We left off last week talking about the short-lived Memorial Board/Wall for those who fought in World War II. We continue our chronological study of veterans’ memorials with an article on the background history for one of America’s less-known conflicts before moving into Suwannee County’s contributions in next week’s article.
The end of the Second World War left much of the globe in shatters, or at least in a different state. Not only were many major industrial countries ravaged by destruction and/or invasion (including Germany, Japan, much of Italy, and parts of China, the Soviet Union and France), but a new “Cold War” had begun between the United States and its allies and the Soviet Union and its allies. These two opposing forces of Democracy versus Communism/Socialism would parry for control of the world for the next half-century until democracy emerged as the clear winner.

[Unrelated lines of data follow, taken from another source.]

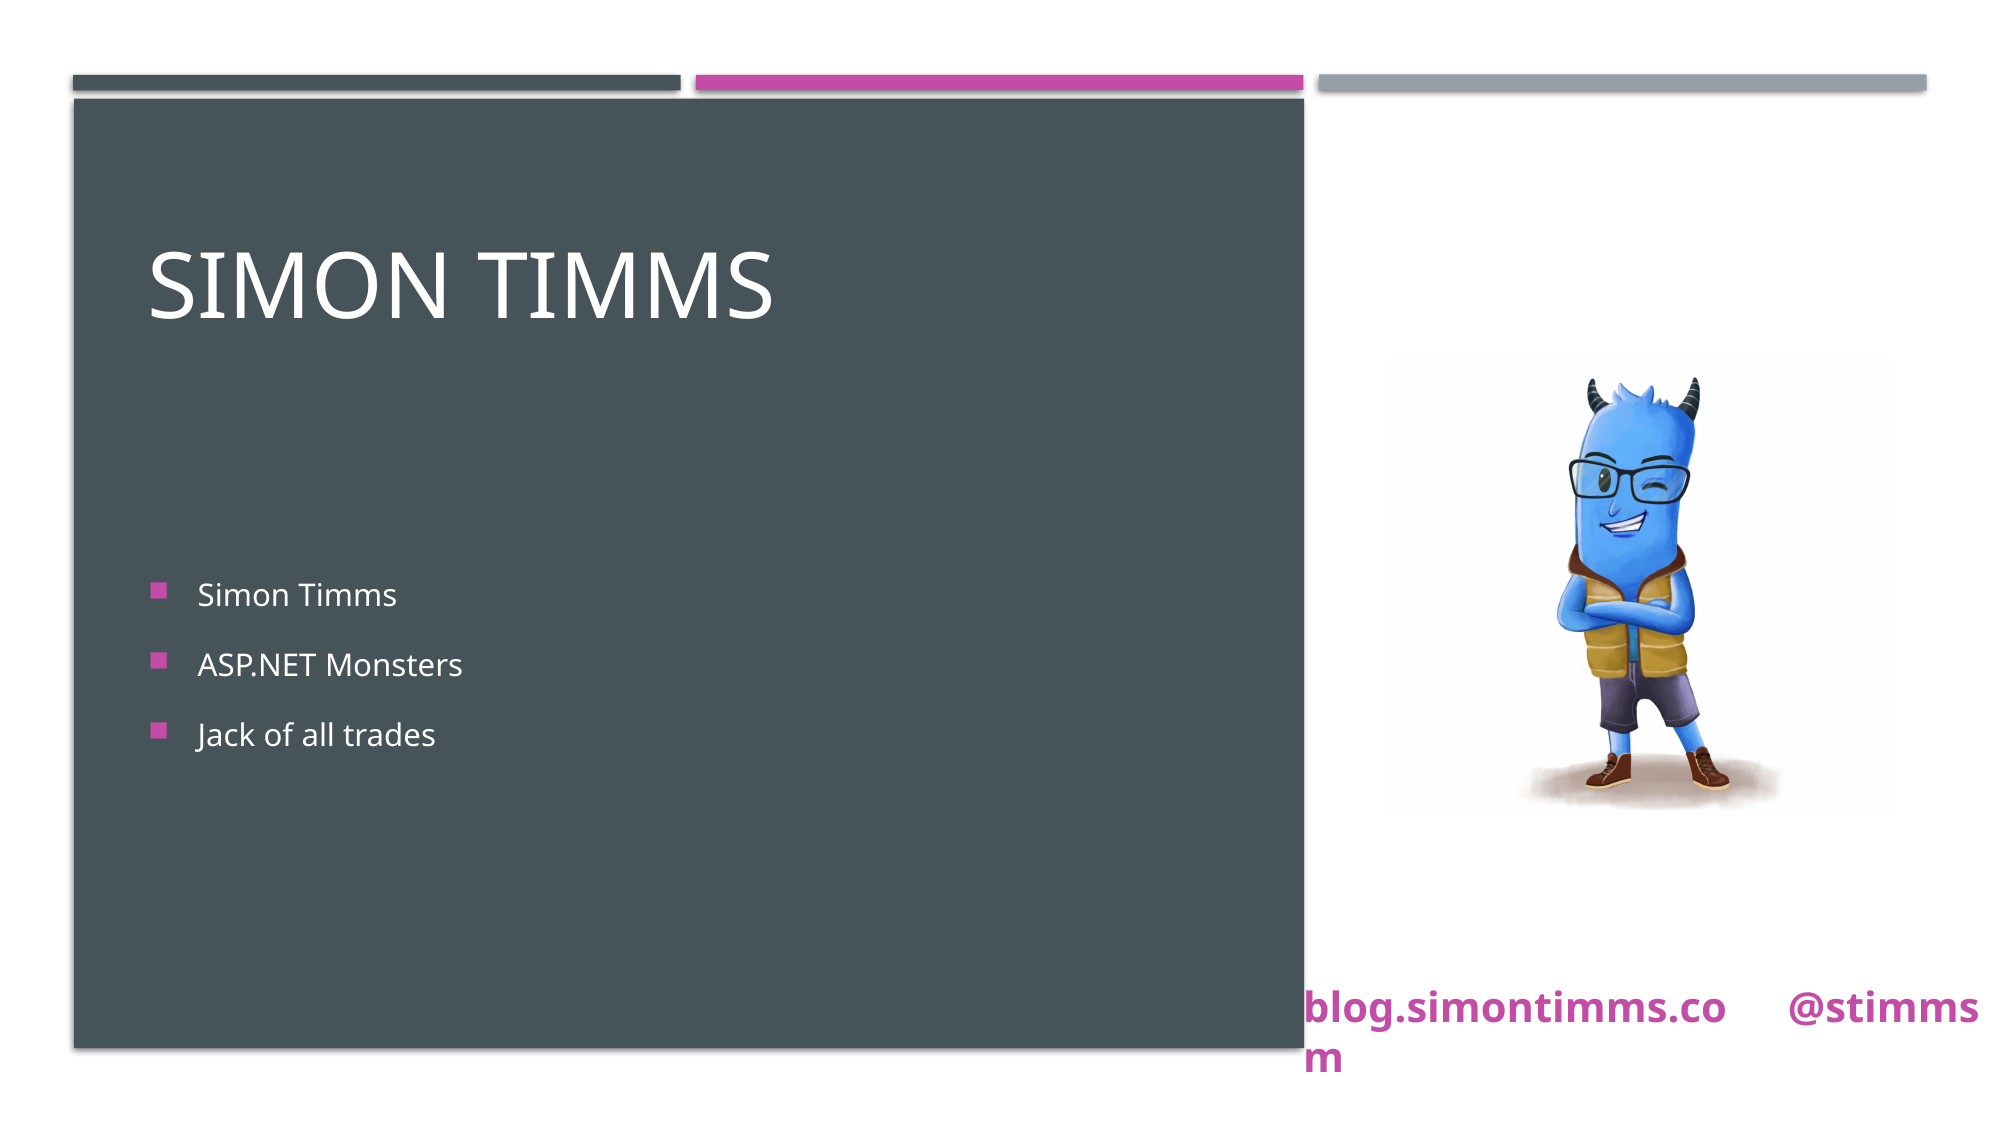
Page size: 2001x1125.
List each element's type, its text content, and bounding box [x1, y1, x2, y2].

title Simon Timms [132, 153, 1223, 349]
text_box [73, 98, 1305, 1049]
picture [1389, 358, 1892, 815]
text_box [695, 74, 1304, 91]
text_box [1318, 73, 1928, 92]
text_box blog.simontimms.com [1288, 973, 1782, 1089]
text_box @stimms [1782, 973, 2000, 1039]
text_box [72, 74, 682, 92]
list Simon Timms ASP.NET Monsters Jack of all trades [132, 383, 1231, 1007]
text_box [0, 0, 2000, 1125]
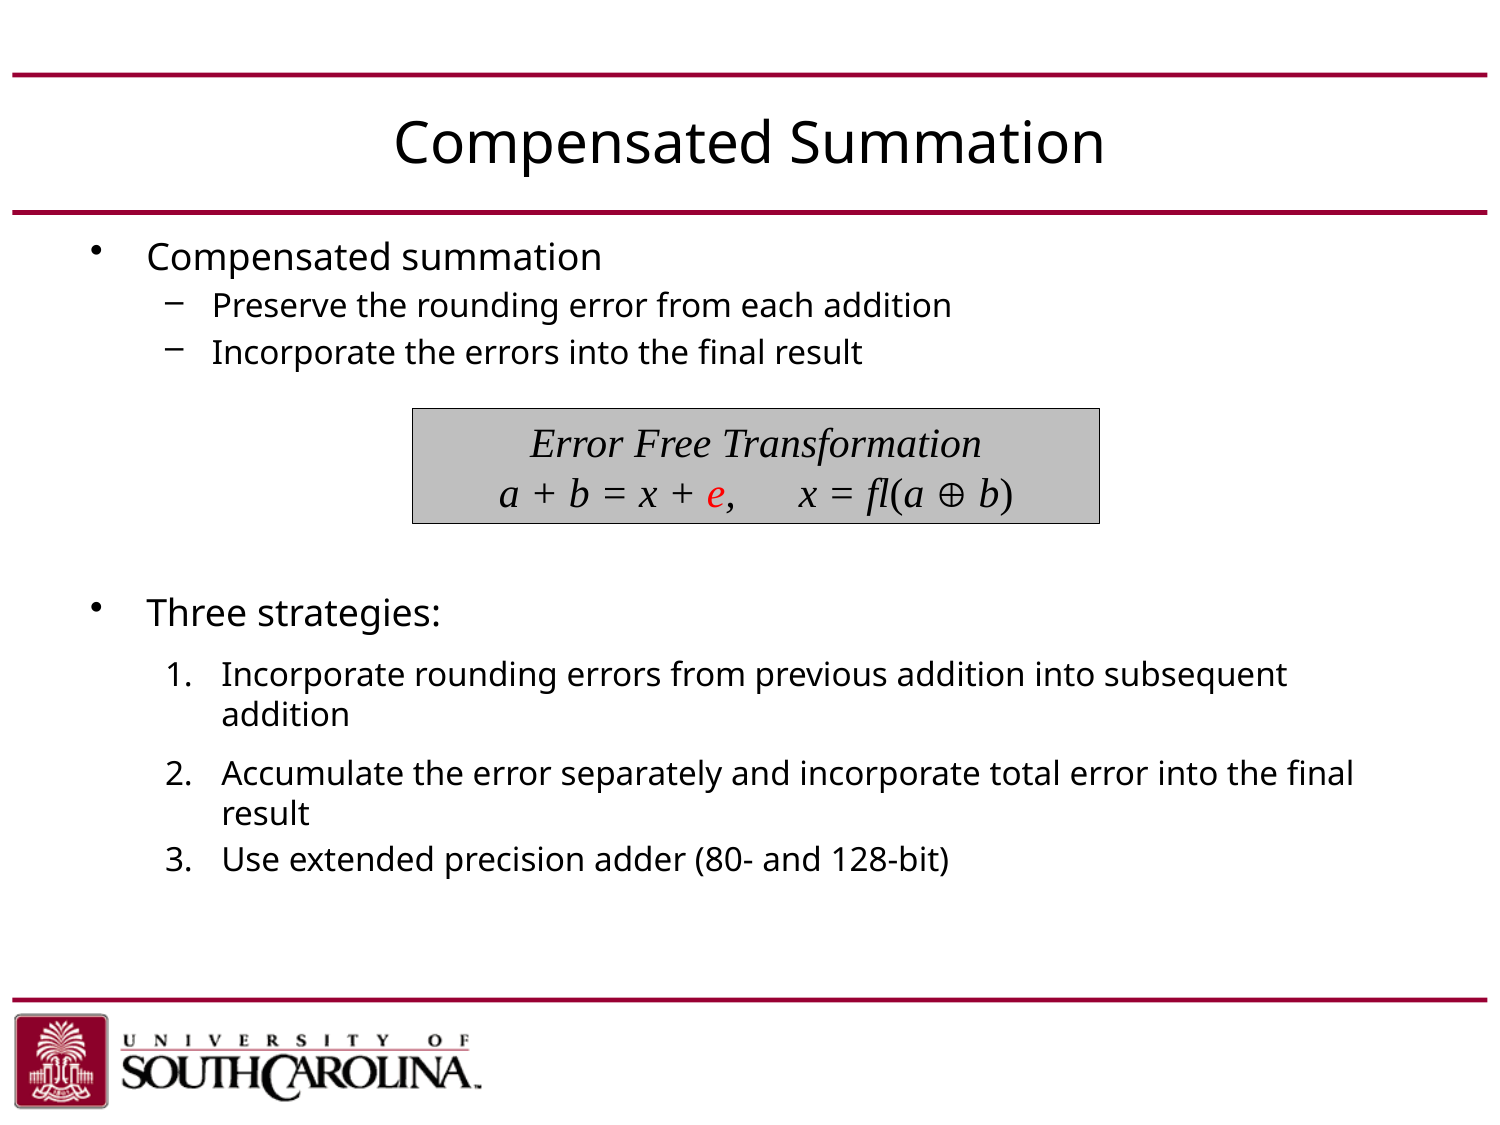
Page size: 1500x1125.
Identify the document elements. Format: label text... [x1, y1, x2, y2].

title Compensated Summation [74, 74, 1426, 206]
list Compensated summation Preserve the rounding error from each addition Incorporate the errors into the final result Three strategies: Incorporate rounding errors from previous addition into subsequent addition Accumulate the error separately and incorporate total error into the final result Use extended precision adder (80- and 128-bit) [74, 224, 1426, 988]
picture [12, 1012, 488, 1112]
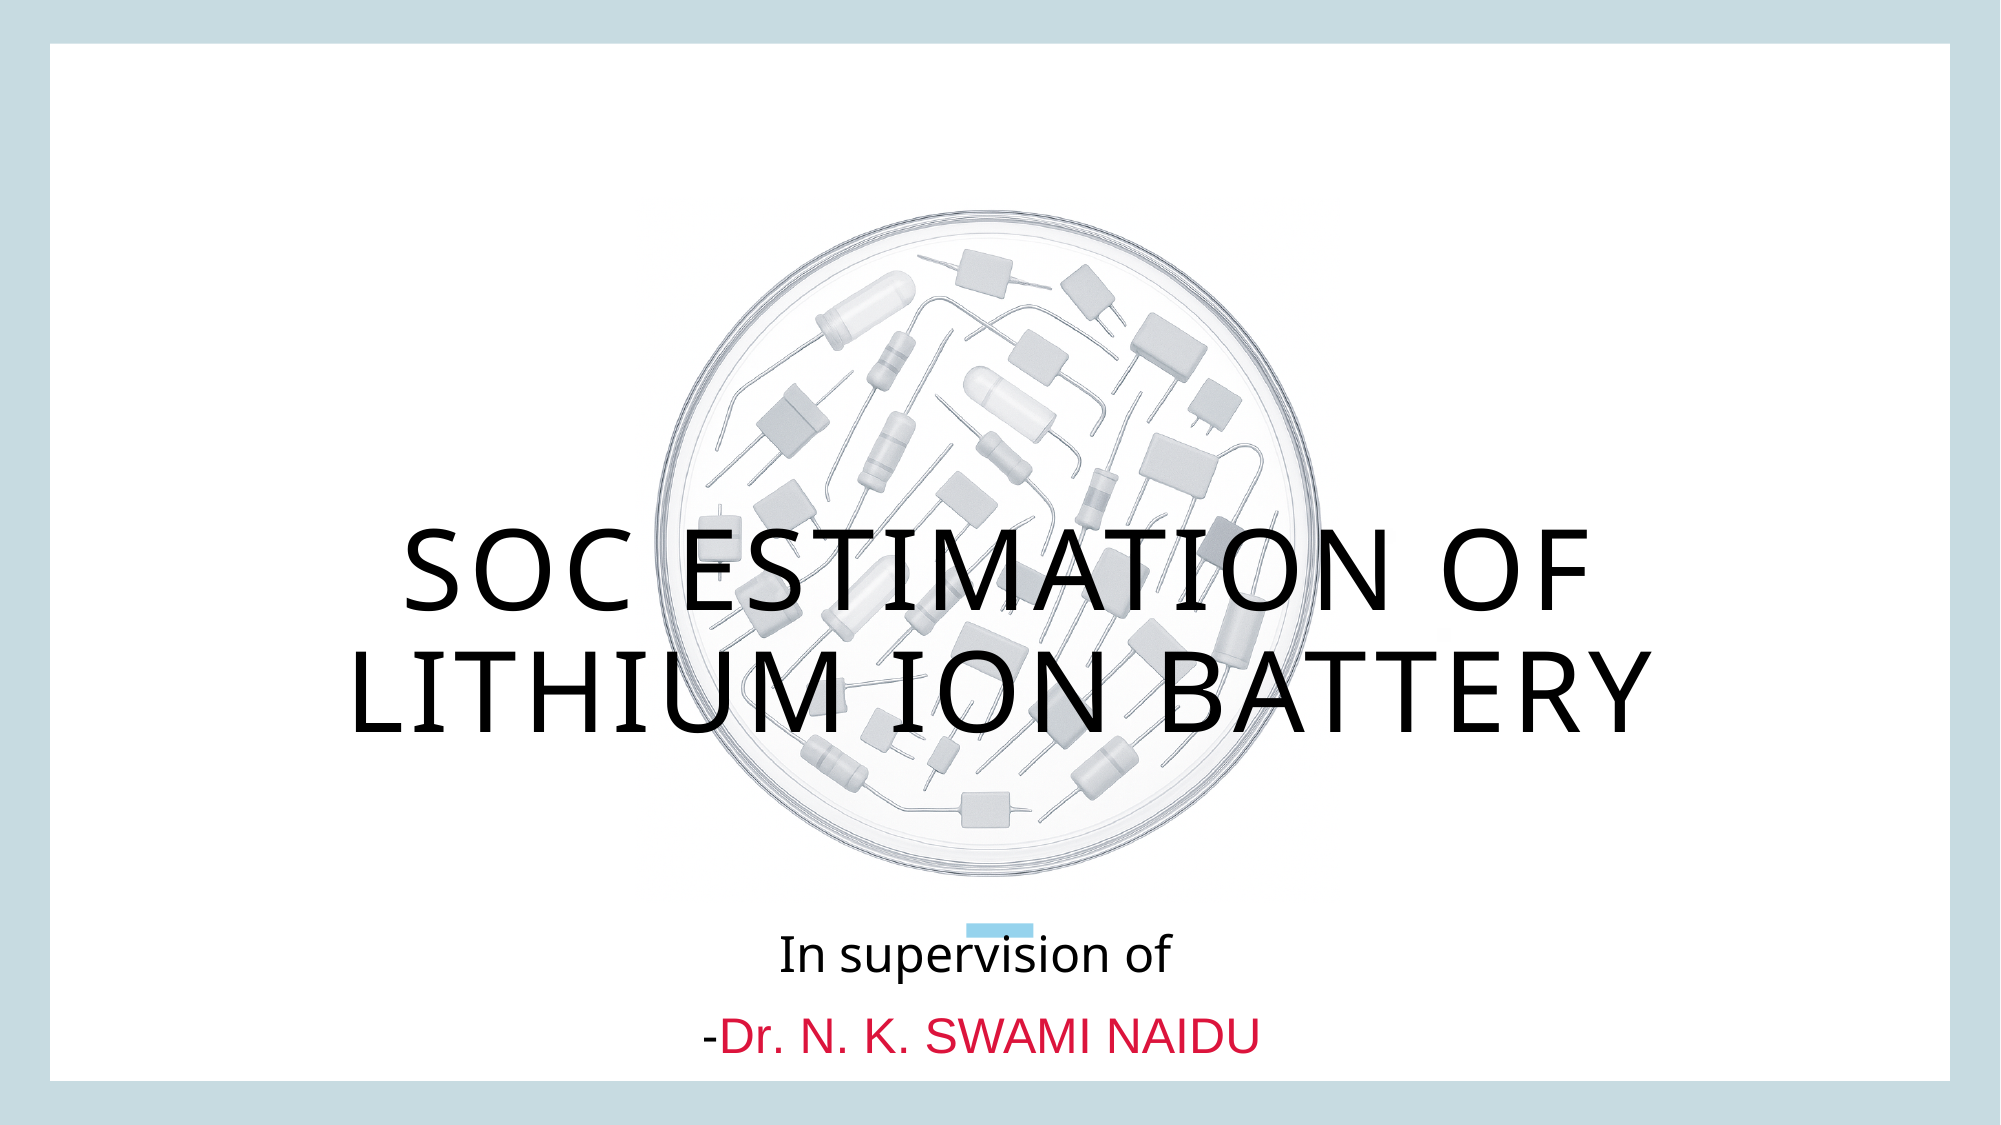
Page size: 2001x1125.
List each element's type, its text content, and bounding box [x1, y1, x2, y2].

picture [50, 44, 1950, 1081]
title SOC ESTIMATION OF LITHIUM ION BATTERY [137, 357, 1863, 913]
subtitle In supervision of -Dr. N. K. Swami Naidu [232, 922, 1733, 1079]
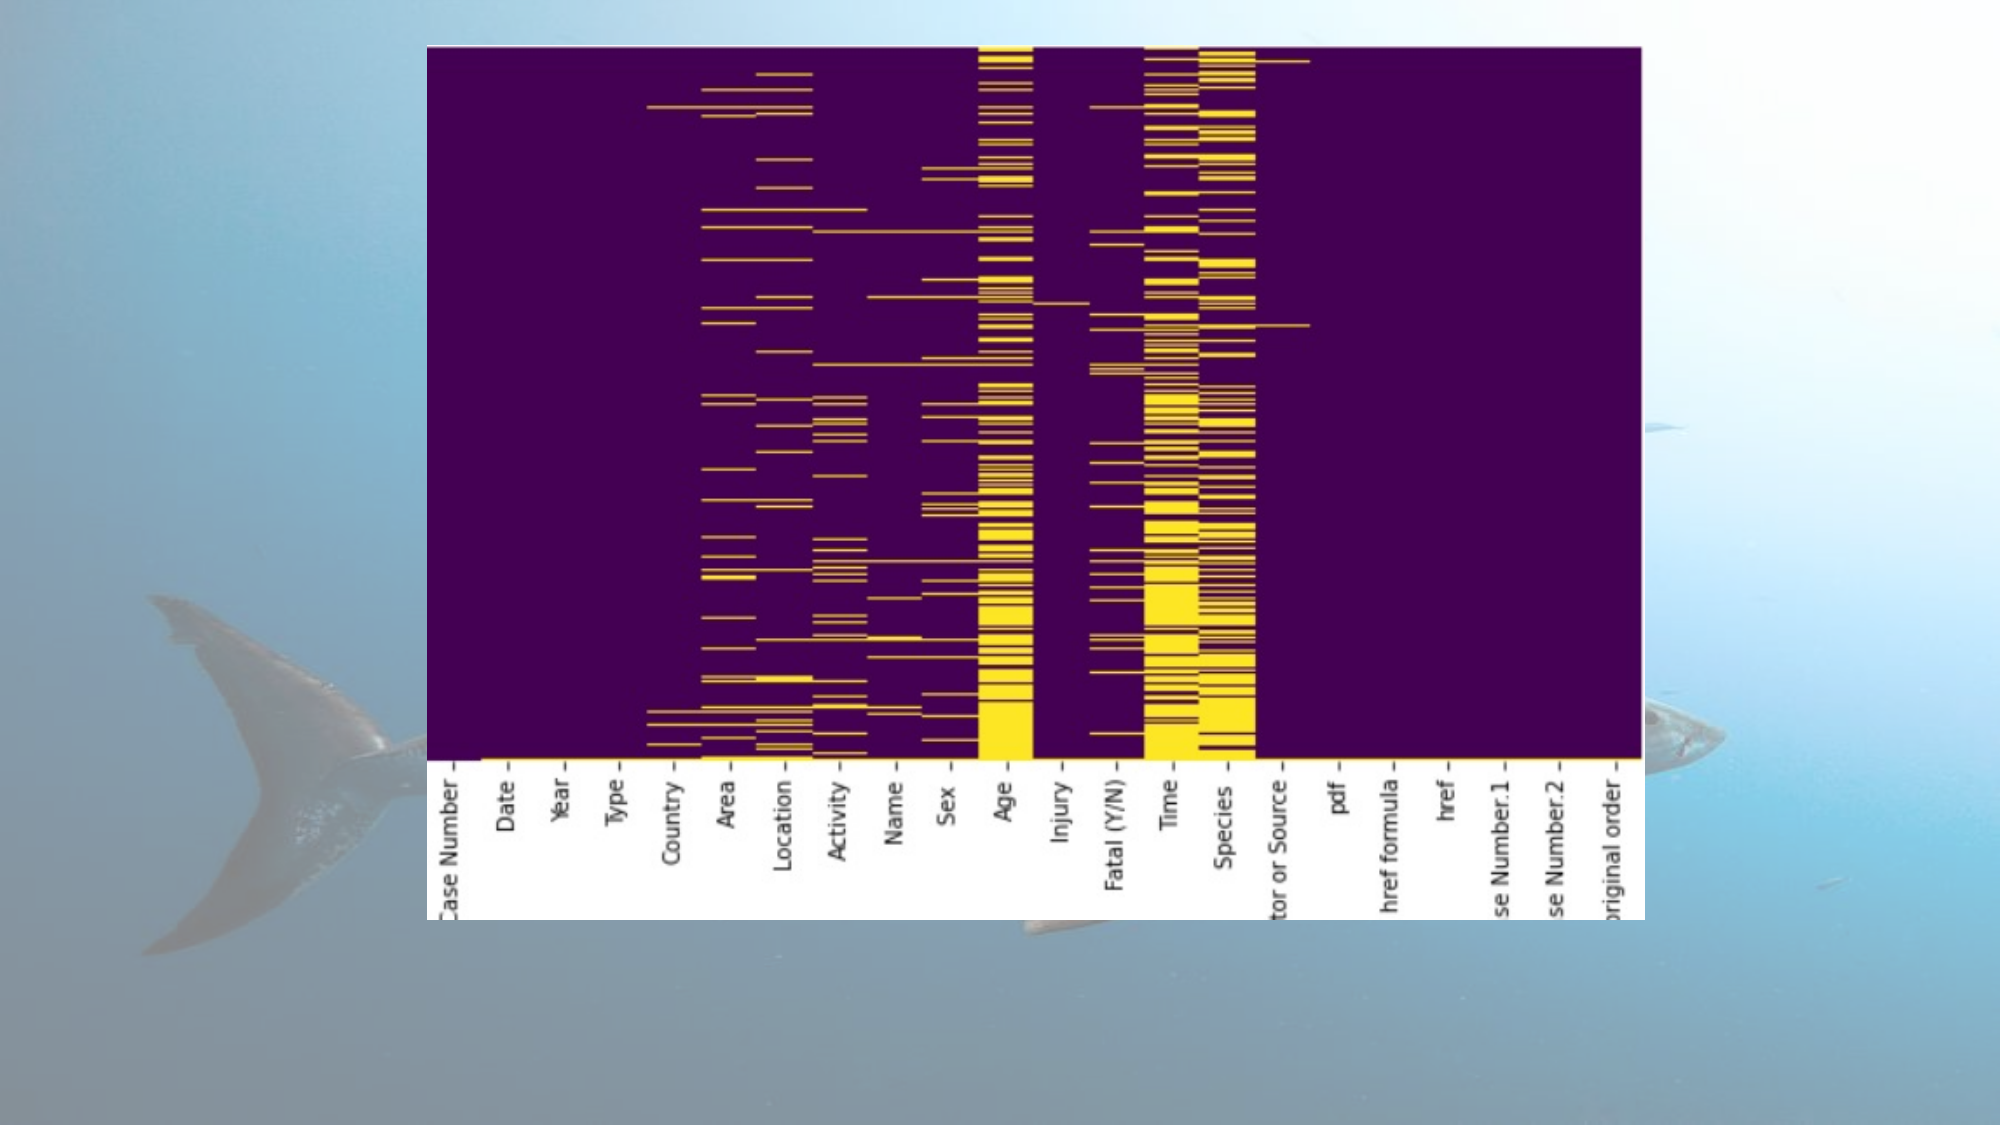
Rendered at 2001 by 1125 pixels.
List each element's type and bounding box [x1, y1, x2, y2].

picture [427, 45, 1646, 920]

In addition to the political changes, many former “colonies” found themselves liberated or reallocated to victorious countries. One of those lands was Korea, which had seen repeated military conflicts with Japan in the last half of the Nineteenth Century before being formally annexed in 1910. With the defeat of Japan in 1945, Korea was divided at the 38th Parallel into two countries, with North Korea being administered by the Soviet Union and South Korea being administered by the United States. North Korea quickly became a Soviet-style socialist republic while South Korea had a Western-style democratic government. The differences in the governments were numerous, leading to skirmishes along the border as both sides saw themselves as the legitimate rulers of the entire Korean peninsula.
On June 25, 1950, only five years after the end of the Second World War, North Korea invaded South Korea. Backed by the Soviet Union and China, North Korean forces quickly pushed deep into South Korea. The United Nations, established after World War II to maintain international peace and security, authorized military force to combat the North Korean invasion. Twenty-one countries participated in the defense of South Korea, with the United States providing 90 percent of the personnel. The conflict is often called the Korean War, or Korean Conflict (as no formal U.S. declaration of war was given).
In five years, the United States military had gone from being larger and more powerful than the rest of the world combined to a mere shadow of itself (while still powerful), the result of the post-war drawdown and focus on nuclear weapons. Not having anticipated the invasion and a limited war, American forces were scattered throughout the rest of the world. The initial UN forces in South Korea were outgunned and outnumbered, and they fought a series of rearguard actions until they were hemmed into a small corner of southeast Korea near Pusan. Within three months of the beginning of the war, 90 percent of South Korea had been captured by North Korean forces.
The invasion of South Korea brought more local Suwannee County military personnel into the fray as part of the general call-up of troops, including many National Guard units, as well as those who had volunteered for other services. In September 1950, United Nations forces in the Pusan Perimeter, augmented by tens of thousands of fresh troops and equipment, broke through North Korean lines the day after a major amphibious invasion at Inchon (also spelled Incheon) opened a second front in Korea behind the main North Korean forces. The two groups of UN troops pushed back the North Korean invaders, and within two weeks had crossed into North Korean territory. By the end of October, 1950, UN forces had overrun most of North Korea and were preparing to end the conflict.
However, neighboring Communist China, wary of UN and democratic influence so close to their borders, decided to come full-force to the aid of North Korea. Using guile, some 250,000 Chinese troops moved across the Yalu River into North Korea, the first of some 3 million Chinese military and civilian personnel who served in North Korea by 1953; by the end of the war, 70 percent of China’s army had been involved in the conflict. They surprised and quickly pushed UN forces south past the 38th Parallel. By February 1951, Chinese forces had recaptured the South Korean capital of Seoul. It was during this period of initial Chinese intervention between October 1950 and February 1951 that most of Suwannee County’s Korean War deaths occurred.
UN forces redoubled their efforts and pushed back the Communist forces to the 38th Parallel by April, and the front lines more or less stabilized around the original border of the two countries. Chinese forces, having overextended their supply line, received military and logistical help from the Soviet Union. The result was a stalemate as both sides refused to fully commit military forces in an attempt to avoid a full-scale war that could have easily gone nuclear. Instead, protracted peace negotiations began that lasted until July 27, 1953, when an armistice (but not peace treaty) was signed by most of the major powers. Technically, the war has never officially ended, and repeated border incidents have plagued the region. Furthermore, in 2013, North Korea ended the 1953 Armistice and declared that it had entered “a state of war” with South Korea, although no invasion has taken place. Peace negotiations continue today.